Cal Basketball: Home Court Couldn't Save Bears Against Arizona

Jake Curtis

Cal's loss to Arizona on Thursday was not particuarly surprising. However, losing to the Wildcats at home by a lopsided 68-52 margin and not being in the game for the final seven minutes was surprising.

Despite its limitations Cal (10-14, 4-7 Pac-12) had been able keep games close at home this season, absorbing the energy from the Haas Pavilion crowd to play clamp-down defense and often making a few plays at the end to pull out a win.

The Bears beat Washington by three points, Stanford by two, Oregon State by two and Washington State by seven after holding just three-point lead with 55 seconds left.

Get it down to the wire, and there was a pretty good chance Cal would make a winning play at the end.

Cal entered Thursday's game 10-3 at home, and its only conference loss at Haas was a five-point loss to nationally ranked Oregon, still considered the best team in the conference.

Arizona (17-7, 7-4) is pretty good this season, capable of making a run at the Pac-12 title.

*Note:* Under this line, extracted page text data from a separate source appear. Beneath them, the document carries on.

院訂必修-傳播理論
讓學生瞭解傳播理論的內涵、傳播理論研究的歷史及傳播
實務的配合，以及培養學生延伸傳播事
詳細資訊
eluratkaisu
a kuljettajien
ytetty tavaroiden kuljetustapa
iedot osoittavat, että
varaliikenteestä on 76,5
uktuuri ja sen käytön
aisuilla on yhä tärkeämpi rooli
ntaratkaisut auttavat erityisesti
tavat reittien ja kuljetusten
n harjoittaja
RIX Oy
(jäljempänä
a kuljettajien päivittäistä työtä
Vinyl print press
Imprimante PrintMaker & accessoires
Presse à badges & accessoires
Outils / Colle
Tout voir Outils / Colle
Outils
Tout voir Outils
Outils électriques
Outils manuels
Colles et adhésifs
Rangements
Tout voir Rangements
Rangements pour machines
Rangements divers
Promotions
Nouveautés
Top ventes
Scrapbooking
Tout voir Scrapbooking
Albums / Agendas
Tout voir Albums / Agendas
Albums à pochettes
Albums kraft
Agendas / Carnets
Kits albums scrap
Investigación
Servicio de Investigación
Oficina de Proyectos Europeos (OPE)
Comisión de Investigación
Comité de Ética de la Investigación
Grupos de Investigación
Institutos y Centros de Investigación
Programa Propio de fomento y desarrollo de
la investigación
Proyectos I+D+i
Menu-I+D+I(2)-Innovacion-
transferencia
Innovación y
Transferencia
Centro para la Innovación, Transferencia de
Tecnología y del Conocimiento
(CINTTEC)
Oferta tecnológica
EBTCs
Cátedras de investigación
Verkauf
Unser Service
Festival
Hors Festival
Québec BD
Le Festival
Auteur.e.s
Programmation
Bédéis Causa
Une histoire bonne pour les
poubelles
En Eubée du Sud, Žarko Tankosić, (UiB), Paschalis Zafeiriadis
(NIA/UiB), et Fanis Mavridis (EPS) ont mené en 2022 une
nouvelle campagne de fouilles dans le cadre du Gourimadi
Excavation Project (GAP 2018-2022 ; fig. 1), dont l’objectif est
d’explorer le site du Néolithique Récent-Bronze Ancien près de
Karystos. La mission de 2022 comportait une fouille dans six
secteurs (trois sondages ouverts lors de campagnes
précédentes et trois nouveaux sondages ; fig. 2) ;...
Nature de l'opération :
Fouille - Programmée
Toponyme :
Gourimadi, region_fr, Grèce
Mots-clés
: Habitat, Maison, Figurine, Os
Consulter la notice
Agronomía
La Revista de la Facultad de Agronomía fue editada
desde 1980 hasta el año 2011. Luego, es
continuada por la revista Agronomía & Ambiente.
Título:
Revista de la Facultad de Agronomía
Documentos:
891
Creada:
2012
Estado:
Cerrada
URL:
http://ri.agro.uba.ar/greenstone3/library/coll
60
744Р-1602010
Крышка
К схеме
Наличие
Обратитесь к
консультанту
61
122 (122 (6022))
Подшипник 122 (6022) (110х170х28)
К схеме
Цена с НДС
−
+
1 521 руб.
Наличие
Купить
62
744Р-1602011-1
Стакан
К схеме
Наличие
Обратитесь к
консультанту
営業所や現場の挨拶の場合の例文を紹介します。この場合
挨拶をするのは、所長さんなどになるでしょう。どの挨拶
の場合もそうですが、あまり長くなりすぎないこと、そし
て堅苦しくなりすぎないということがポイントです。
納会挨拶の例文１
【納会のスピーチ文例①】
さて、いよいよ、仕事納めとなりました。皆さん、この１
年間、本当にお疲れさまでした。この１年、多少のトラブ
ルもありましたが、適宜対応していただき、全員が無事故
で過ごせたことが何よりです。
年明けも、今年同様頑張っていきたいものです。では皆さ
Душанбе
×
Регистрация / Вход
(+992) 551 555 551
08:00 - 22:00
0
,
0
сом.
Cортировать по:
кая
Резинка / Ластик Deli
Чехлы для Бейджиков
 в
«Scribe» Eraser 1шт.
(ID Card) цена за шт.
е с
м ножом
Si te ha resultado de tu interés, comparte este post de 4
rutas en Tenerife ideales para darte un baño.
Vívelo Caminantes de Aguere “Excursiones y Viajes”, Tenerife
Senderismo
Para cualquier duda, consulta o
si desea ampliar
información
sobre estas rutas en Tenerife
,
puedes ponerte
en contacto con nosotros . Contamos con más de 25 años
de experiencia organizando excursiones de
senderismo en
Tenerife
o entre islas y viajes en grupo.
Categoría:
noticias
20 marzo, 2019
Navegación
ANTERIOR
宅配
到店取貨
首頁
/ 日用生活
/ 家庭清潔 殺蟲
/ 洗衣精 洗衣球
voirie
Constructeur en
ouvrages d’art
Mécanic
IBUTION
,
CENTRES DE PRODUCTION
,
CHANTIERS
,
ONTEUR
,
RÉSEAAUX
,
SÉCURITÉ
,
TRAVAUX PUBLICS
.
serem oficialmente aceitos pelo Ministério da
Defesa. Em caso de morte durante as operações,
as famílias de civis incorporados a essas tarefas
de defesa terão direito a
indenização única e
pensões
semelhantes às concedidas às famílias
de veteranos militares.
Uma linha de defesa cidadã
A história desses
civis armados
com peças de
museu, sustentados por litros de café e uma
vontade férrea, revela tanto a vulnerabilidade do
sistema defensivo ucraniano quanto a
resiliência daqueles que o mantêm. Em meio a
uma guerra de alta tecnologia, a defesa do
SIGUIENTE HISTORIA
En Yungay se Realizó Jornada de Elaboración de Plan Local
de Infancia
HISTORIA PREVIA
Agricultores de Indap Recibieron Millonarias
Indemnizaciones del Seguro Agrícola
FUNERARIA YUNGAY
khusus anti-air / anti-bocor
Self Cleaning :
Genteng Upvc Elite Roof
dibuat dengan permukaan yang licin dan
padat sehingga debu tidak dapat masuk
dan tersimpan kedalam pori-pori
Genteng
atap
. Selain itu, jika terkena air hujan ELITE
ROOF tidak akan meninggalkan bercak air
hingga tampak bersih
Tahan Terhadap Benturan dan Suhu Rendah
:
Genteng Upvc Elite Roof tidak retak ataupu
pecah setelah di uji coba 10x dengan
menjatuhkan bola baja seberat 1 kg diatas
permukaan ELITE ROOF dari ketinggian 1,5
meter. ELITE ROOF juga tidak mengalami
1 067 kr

But the Wildcats do not resemble the powerhouse teams Lute Olson used to bring into Haas Pavilion. These Wildats came to Berkeley unranked and coming off a 13-point home loss to UCLA in which Arizona shot 25.4 percent from the floor.

Cal needed to keep the score down and keep the game close, something it had done consistently to opponents in home games.

It seemed a similar situation was materializing when Grant Anticevich hit a shot from the corner to pull Cal within 33-32 with 14 minutes left.

Then it fell apart. Zeke Nnaji hit two lose-range shots to put Arizona up by five, and the Bears were virtually doomed when they picked up their sixth personal foul with 12:42 left. It meant Arizona would be in the bonus the rest of the way, and Cal would be unable to play the aggressive defense that enables them to stay close.

It was all part of a 12-0 Arizona run that turned the game into the type of low-scoring, tight contest Cal that Cal can't win.

Arizona led by 14 points with seven minutes left and by 19 with four minutes remaining. There was no opportunity to make a game-winning play at the end.

Scoring just 52 points was not seen as the problem. Allowing 68 was.

"For us it starts with defense," Cal guard Paris Austin said. "[If] we get the stops on defense, it leads to our offense. It gives everybody motivation. It gives everybody that extra drive when we get a stop, it just helps us more on offense."

Cal's players understand how this team needs to play to have a chance

"That's how we want the game," Austin said. "We want to control our tempo, get the shots that we want. It comes down to us getting stops."

It needs to be a possession-by-possession halfcourt game for Cal. No up-and-down, highlight film romp. Just gutty, tough defense every single time, and patient, efficient offense every single time. Slow the game. Keep the score down. Keep the game close. It's a fine line, leaving little room for error. 

Cal has been able to do that at home this season. Arizona broke through that fine line on Thursday, and you saw the result.